The opinion of the court was delivered by: Hayes, Judge


The matter before the Court is the Motion to Dismiss, filed by Defendant Homecomings Financial, LLC ("Homecomings"). (Doc. # 8).

I. Background

On July 2, 2009, Plaintiffs, proceeding pro se, initiated this action by filing a Complaint for Damages and Rescission ("Complaint") in San Diego County Superior Court. (Notice of Removal, Doc. # 1, Ex. A ("Compl.")). On July 31, 2009, Homecomings removed the action to this Court, alleging federal question jurisdiction. (Doc. # 1). The Notice of Removal was accompanied by an affidavit from Homecomings' counsel, stating that Defendant American Mortgage Network, Inc. had not been properly served as of July 31, 2009. (Doc. # 3, ¶ 5). American Mortgage Network, Inc. has not yet entered an appearance, and Plaintiffs have filed no proof of service as to American Mortgage Network, Inc. with this Court.

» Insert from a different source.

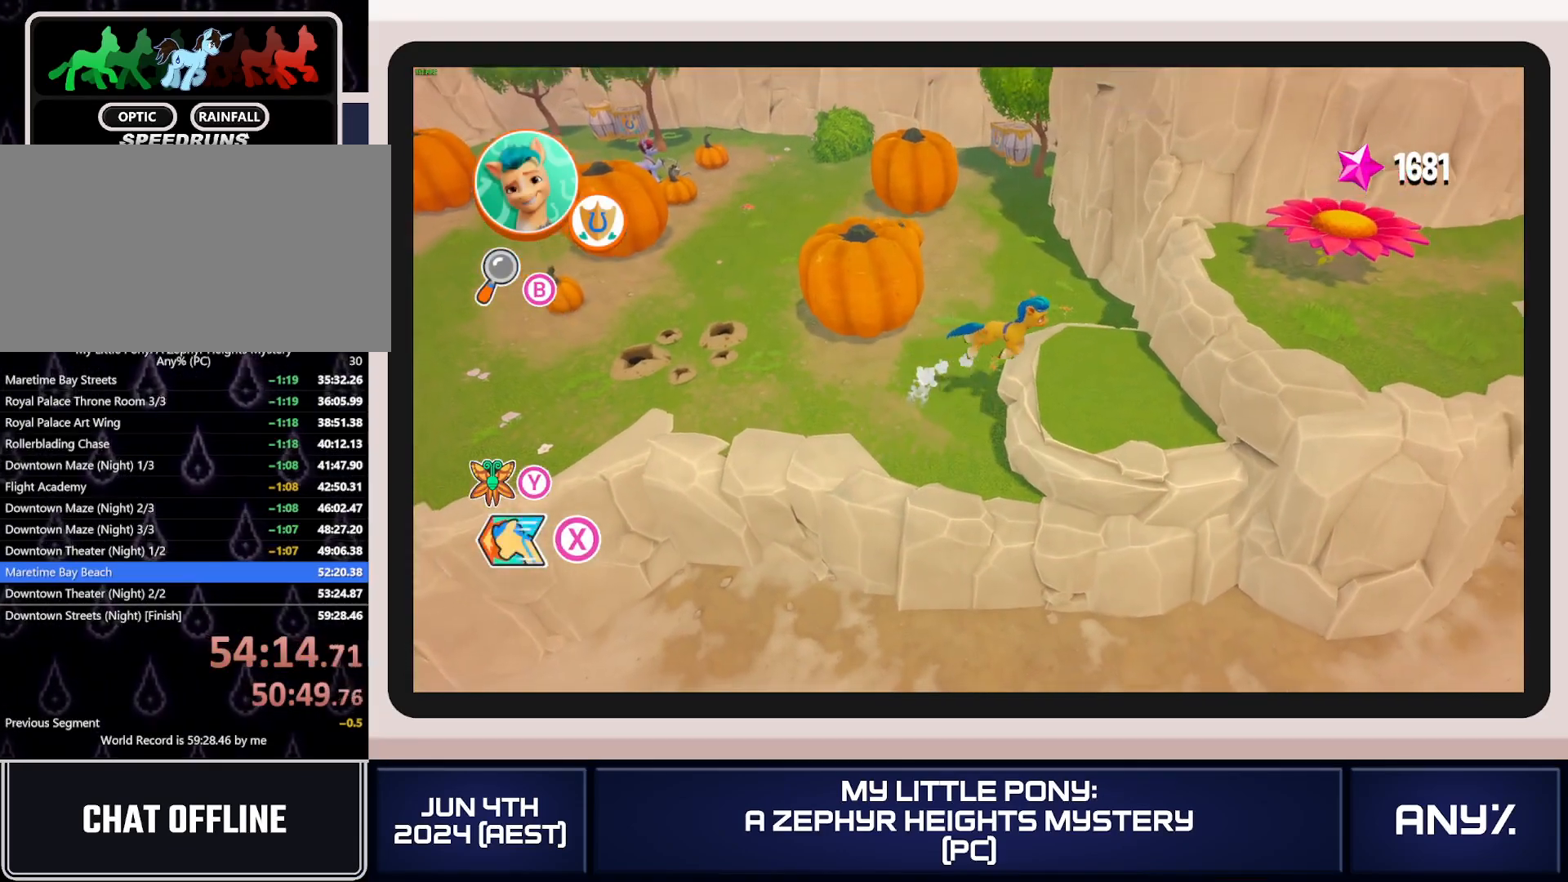
{"buttons": ["X"], "left_stick": "right", "right_stick": "center", "button_events": [[83, "A", "down"], [150, "A", "up"], [200, "A", "down"], [283, "A", "up"], [433, "X", "down"]]}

On August 5, 2009, Homecomings filed a Motion to Dismiss the Complaint. (Doc. # 8). Plaintiffs have not filed an opposition to the Motion to Dismiss.

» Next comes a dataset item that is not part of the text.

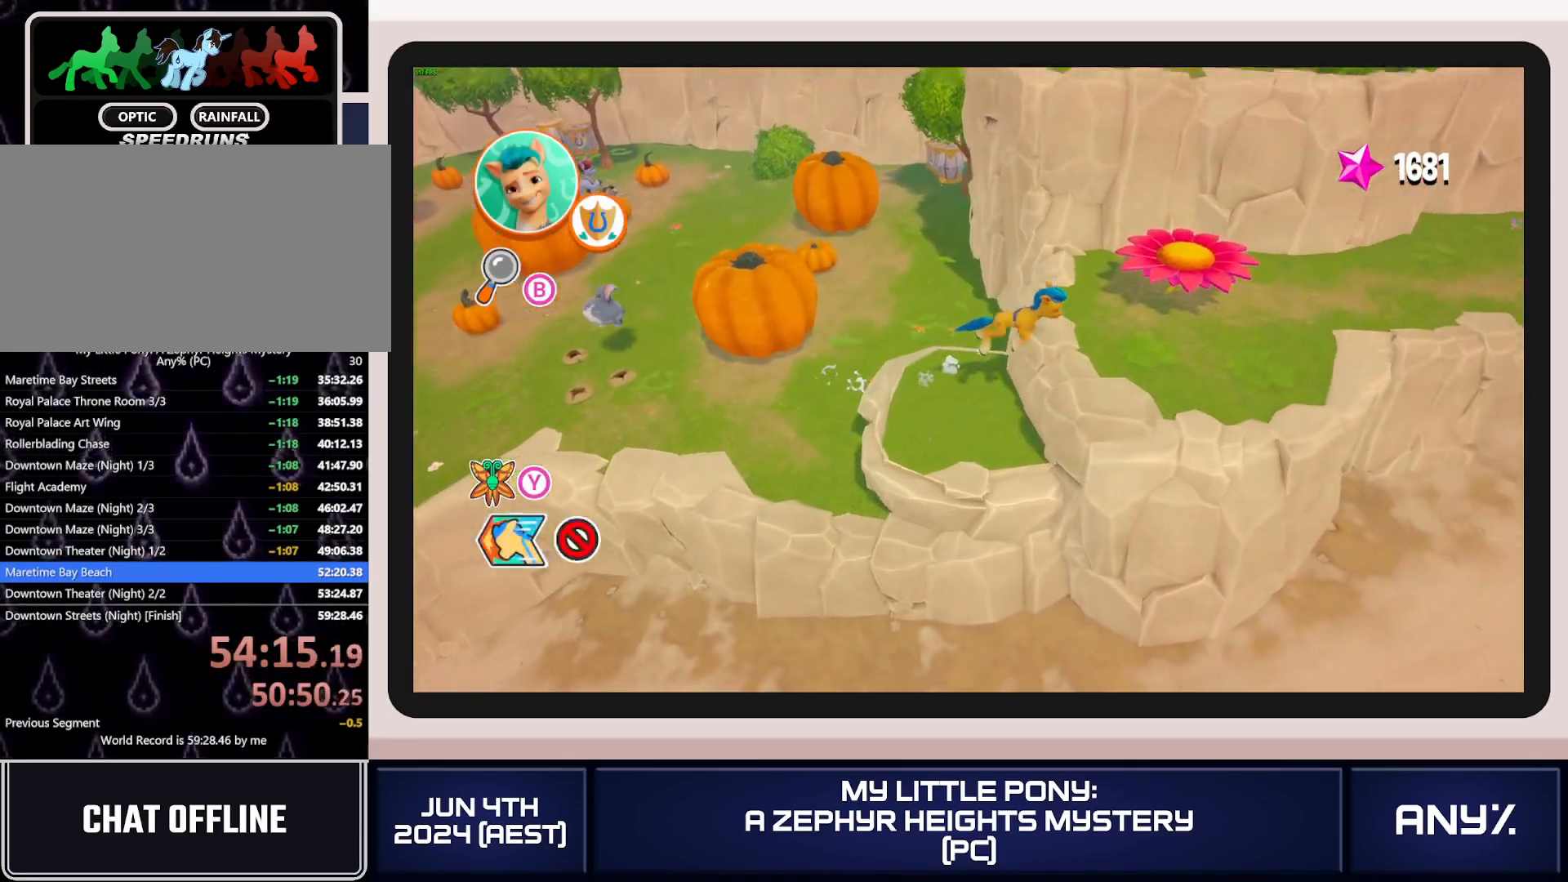
{"buttons": ["X"], "left_stick": "right", "right_stick": "center", "button_events": []}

II. Allegations of the Complaint

"The real property [at issue] is a single family residence commonly known as follows: 1918 Harrils Mill Ave., Chula Vista, California 91913." (Compl. at 1). "On or about May 6, 2005, Plaintiffs executed an 'Adjustable Rate Note' promising to pay [Defendant] American Mortgage Network, Inc. the sum of $619,000.00 by monthly payments." (Compl. ¶5). "[C]rucial terms regarding the loan documentation were... never fully explained to Plaintiffs, if at all as required by statute, including the exact interest rate set forth in the 'Note', how and when any adjustments to that interest rate and the recurring monthly payment would occur." (Compl. ¶ 7). "Further,... the Defendants charged and obtained improper fee for the placement of their loan as 'sub-prime' when they qualified for a prime rate mortgage which would have generated less in fees and interest." (Compl. ¶ 8).

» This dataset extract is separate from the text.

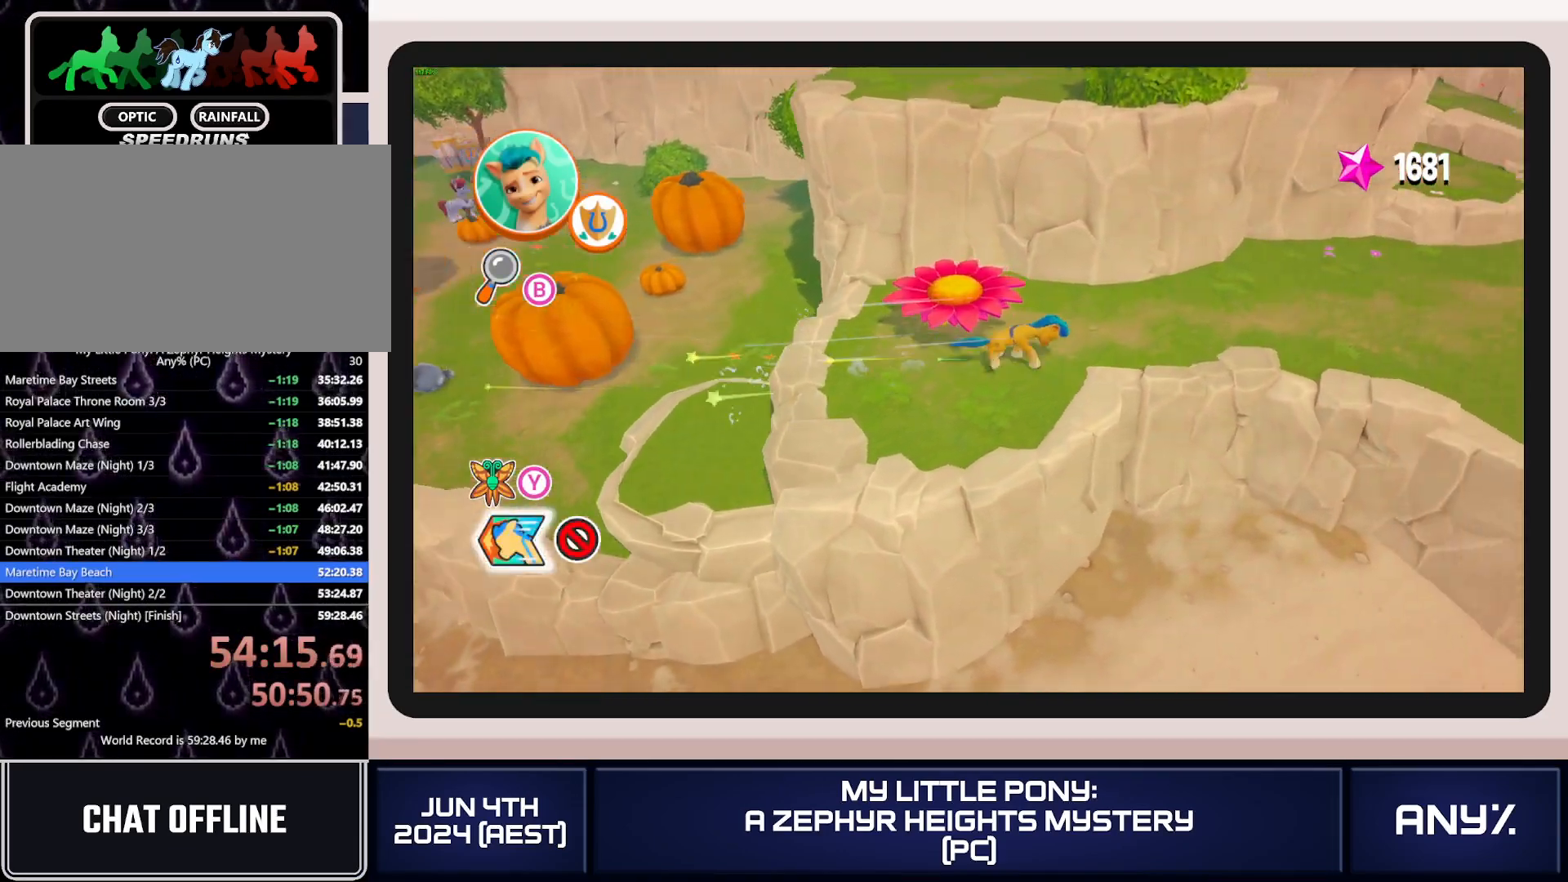
{"buttons": ["X"], "left_stick": "right", "right_stick": "center", "button_events": []}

The Complaint alleges eight causes of action: (1) violation of the Truth In Lending Act ("TILA"), 15 U.S.C. §§ 1611 et seq.; (2) violation of the Real Estate Settlement Procedures Act ("RESPA"), 12 U.S.C. §§ 2605 et seq.; (3) violation of the Home Ownership and Equity Protection Act ("HOEPA"), 15 U.S.C. §§ 1602 and 1639; (4) violation of the Fair Debt Collection Practices Act ("FDCPA"), 15 U.S.C. § 1692; (5) breach of fiduciary duty; (6) breach of the covenant of good faith and fair dealing; (7) injunctive relief; and (8) declaratory relief. The Complaint requests compensatory and punitive damages, and "rescission of the contract and loan." (Compl. at 12).

III. Standard of Review

Federal Rule of Civil Procedure 12(b)(6) permits dismissal for "failure to state a claim upon which relief can be granted." Fed. R. Civ. P. 12(b)(6). Dismissal under Rule 12(b)(6) is appropriate where the complaint lacks a cognizable legal theory or sufficient facts to support a cognizable legal theory. See Balistreri v. Pacifica Police Dep't, 901 F.2d 696, 699 (9th Cir. 1990).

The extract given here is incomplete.